====== QUOTED PASSAGE ======

|This article needs additional citations for verification. (August 2008)|
'Freeze frame' is also a drama medium term used in which, during a live performance, the actors/actresses will freeze at a particular, pre-determined time, to enhance a particular scene, or to show an important moment in the play/production like a celebration. The image can then be further enhanced by spoken word, in which each character tells their personal thoughts regarding the situation, giving the audience further insight into the meaning, plot, or hidden story of the play/production/scene. This is known as thought tracking, another drama medium term.
A memorable freeze frame is the end of François Truffaut's 1959 New Wave film The 400 Blows. Director George Roy Hill frequently made use of the technique when depicting the death of a character, as in The World According to Garp (1982) and in the memorable ending to the classic western Butch Cassidy and the Sundance Kid (1969), with Paul Newman and Robert Redford.
Hong Kong director John Woo also makes extensive use of freeze frames shots, usually to gain a better focus on to a character's facial expression or emotion at a critical scene. An early use of the freeze frame in classic Hollywood cinema was Frank Capra's 1946 Christmas film It's A Wonderful Life where the first appearance of the adult George Bailey (played by James Stewart) on-screen is shown as a freeze frame. This technique is used quite a lot in the 2003 film Pieces of April; the director uses this to capture special moments that are considered particularly significant.

====== DATA EXCERPT ======

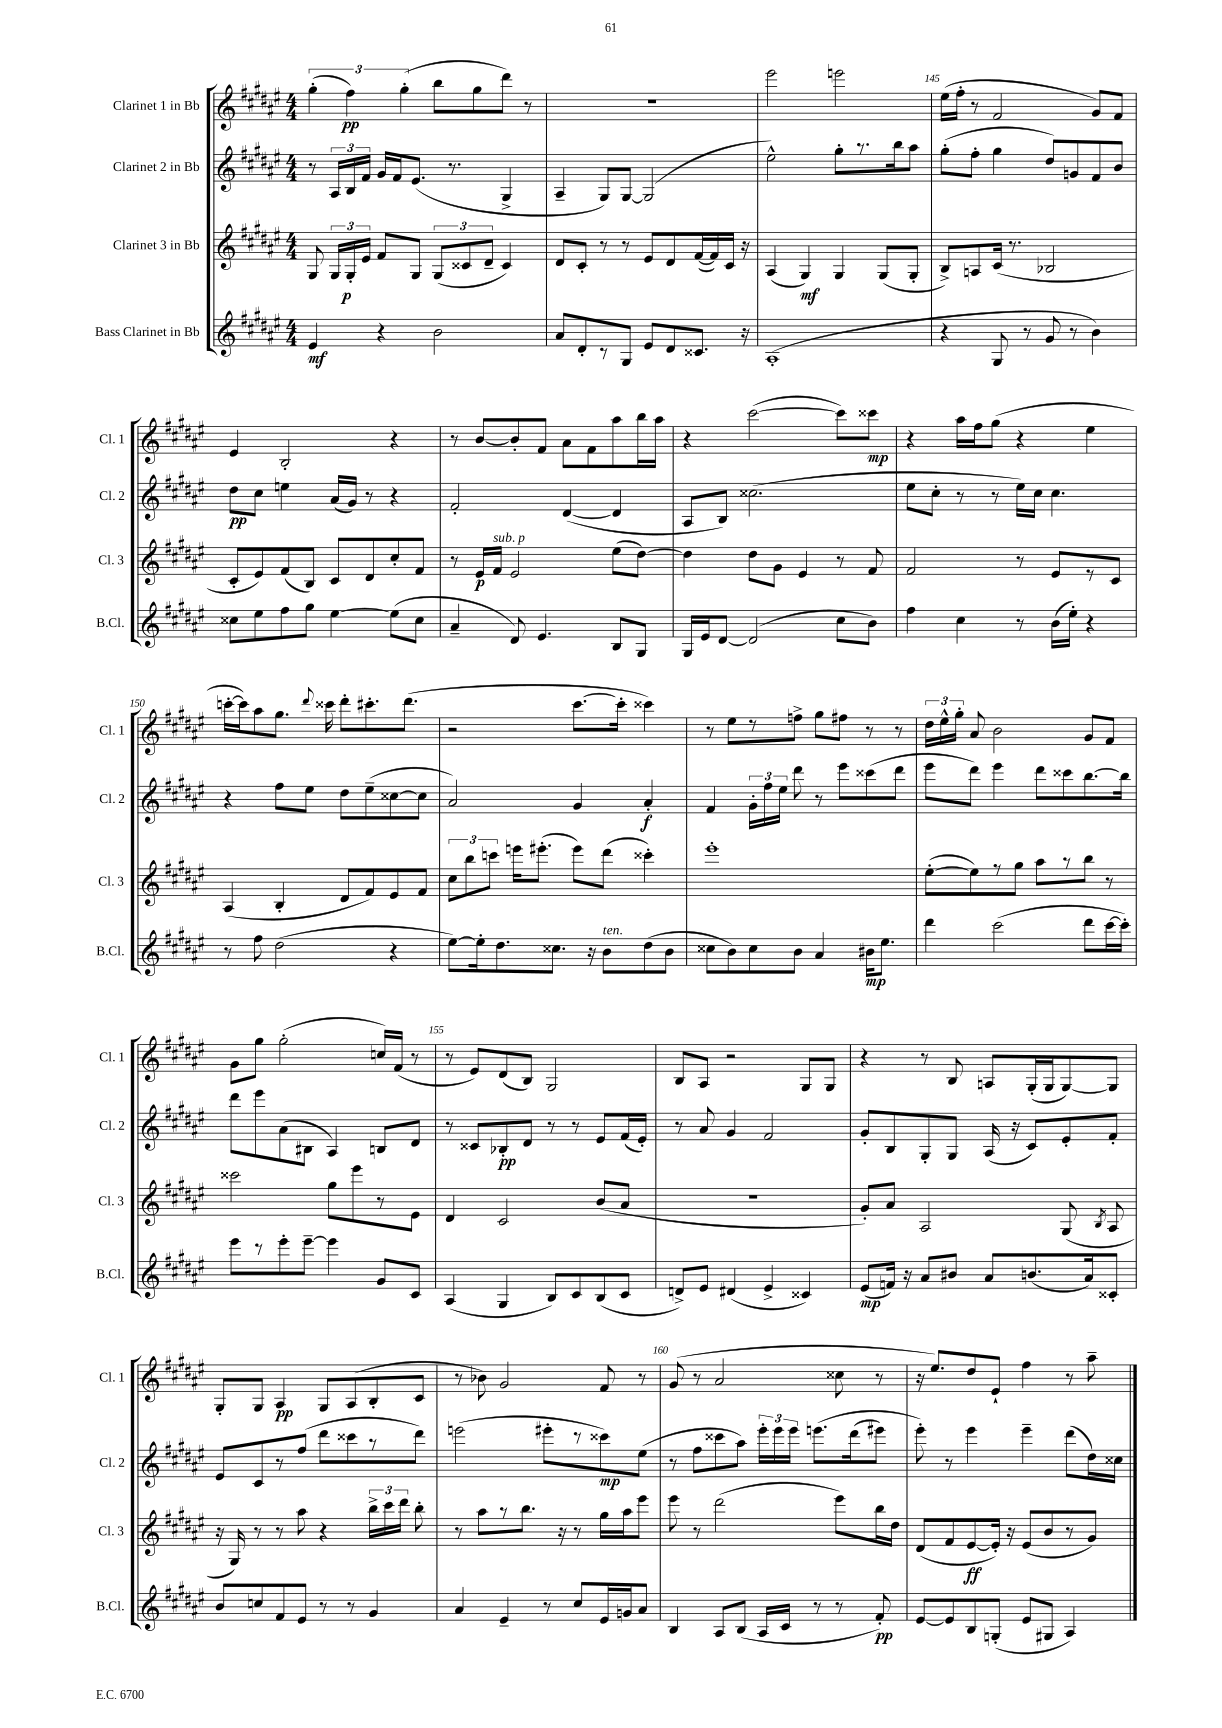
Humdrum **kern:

======

EXERCISES TO COMPLETE >>
1. According to the freeze frame text, what is the name for the drama practice in which each character speaks their personal thoughts during a frozen image?
2. Continue the freeze frame text from the point where it stops.

ANSWERS IN ORDER >>
1. Thought tracking.

2.
The 1970s television series of Wonder Woman had its episodes end with a freeze-frame of Diana Prince smiling.
The American TV show NCIS, which is a spin-off of the military series JAG, is known for its utilization of freeze-frame shots, more commonly referred to as "phoofs" or "foofs" due to the sound effect that accompanies them, which is caused by NCIS's creator and Executive Producer Donald P. Bellisario hitting a microphone with his hand although it sounds like a light-bulb exploding. These "phoofs", which are short black and white frames that reveal an event that will occur later in its episode, usually last for three seconds. It has been suggested that these "phoofs" are used as a method of building suspense. They originally began in the fourth episode of the second season of NCIS, "Lt. Jane Doe", and have been featured in every episode since then with a standard NCIS episode often containing a total of four or five phoofs which not only include the main characters but sometimes one-off or recurring characters as well.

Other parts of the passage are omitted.